IL MATTINO
ultime notizie
18.03.2026 - 15:40
«Quando un riconoscimento come Vulture Città Italiana del Vino 2026-2027 prende forma concreta, non riguarda solo un territorio ma diventa un’opportunità per tutta la Basilicata, per il suo sistema produttivo, per il turismo e per la sua identità». È quanto dichiara l’Assessore regionale alle Politiche Agricole, Alimentari e Forestali, Carmine Cicala, in merito all’avvio operativo del progetto che vedrà la sua inaugurazione ufficiale il prossimo 1° maggio 2026. Su indirizzo del Presidente della Regione Basilicata, Vito Bardi, è stato disposto il trasferimento di una prima tranche di risorse pari a 70.000 euro al Comune capofila di Ripacandida, per consentire l’avvio delle attività organizzative e la realizzazione dell’evento di lancio.

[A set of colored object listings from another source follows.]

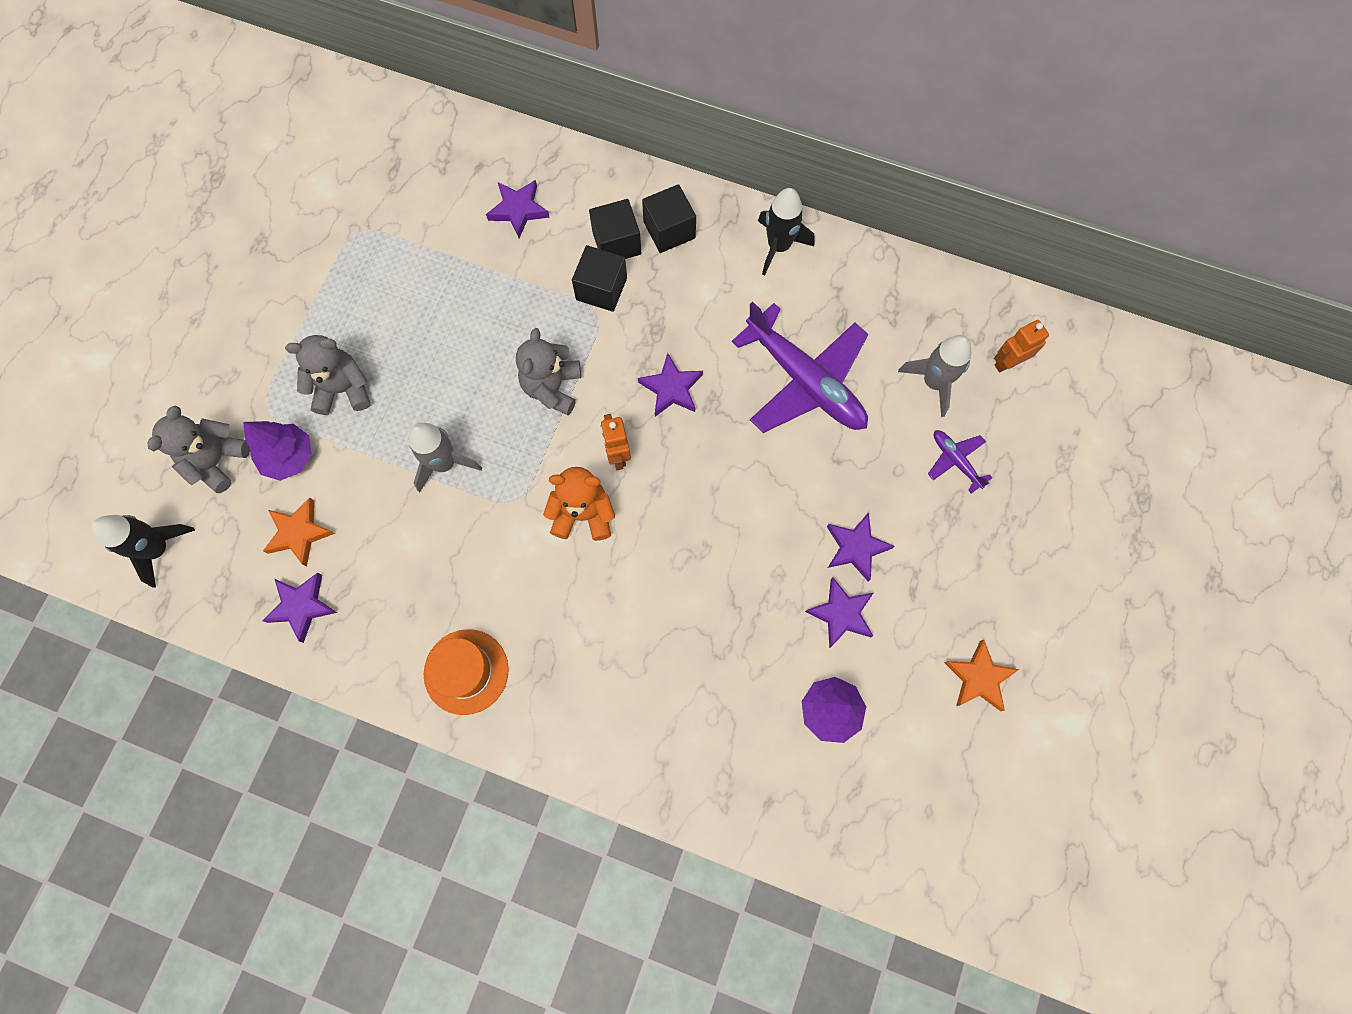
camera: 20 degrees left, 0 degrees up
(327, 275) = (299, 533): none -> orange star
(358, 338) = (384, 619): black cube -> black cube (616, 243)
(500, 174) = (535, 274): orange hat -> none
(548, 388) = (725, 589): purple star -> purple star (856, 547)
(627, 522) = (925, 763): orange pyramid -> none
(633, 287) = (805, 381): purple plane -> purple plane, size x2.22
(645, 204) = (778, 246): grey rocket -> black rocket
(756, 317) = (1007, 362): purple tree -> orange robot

Il Sindaco di Ripacandida, Michele Donato Chiarito, esprime «un sentito ringraziamento al Presidente Bardi per aver dato un segnale concreto e tempestivo, mettendo a disposizione le risorse necessarie ad avviare un percorso così importante, e all’Assessore Cicala per il sostegno costante garantito sin dalle prime fasi di candidatura». «Si sta creando – aggiunge il Sindaco – un entusiasmo crescente attorno a questo riconoscimento che accompagnerà il territorio nel biennio 2026-2027. Sarà fondamentale il coinvolgimento dei Comuni, dei Consorzi, delle imprese, dei GAL, di APT e di tutti gli attori locali, affinché questa opportunità diventi una vetrina per promuovere non solo il Vulture ma l’intera Basilicata». L’Assessore Cicala sottolinea come «la Regione non poteva non sostenere un’iniziativa tanto importante, capace di mettere in rete istituzioni, filiere produttive e comunità locali. L’indirizzo del Presidente Bardi è chiaro: accompagnare e rafforzare questo percorso attraverso un impegno concreto e progressivo, anche in vista delle ulteriori attività previste per il 2026 e il 2027». «Il Vulture – conclude Cicala – rappresenta una delle espressioni più riconoscibili della qualità agroalimentare lucana. Questo progetto ci consente di tradurre un riconoscimento in sviluppo reale, creando occasioni di crescita economica, attrattività turistica e valorizzazione delle nostre produzioni, con benefici per l’intera comunità regionale».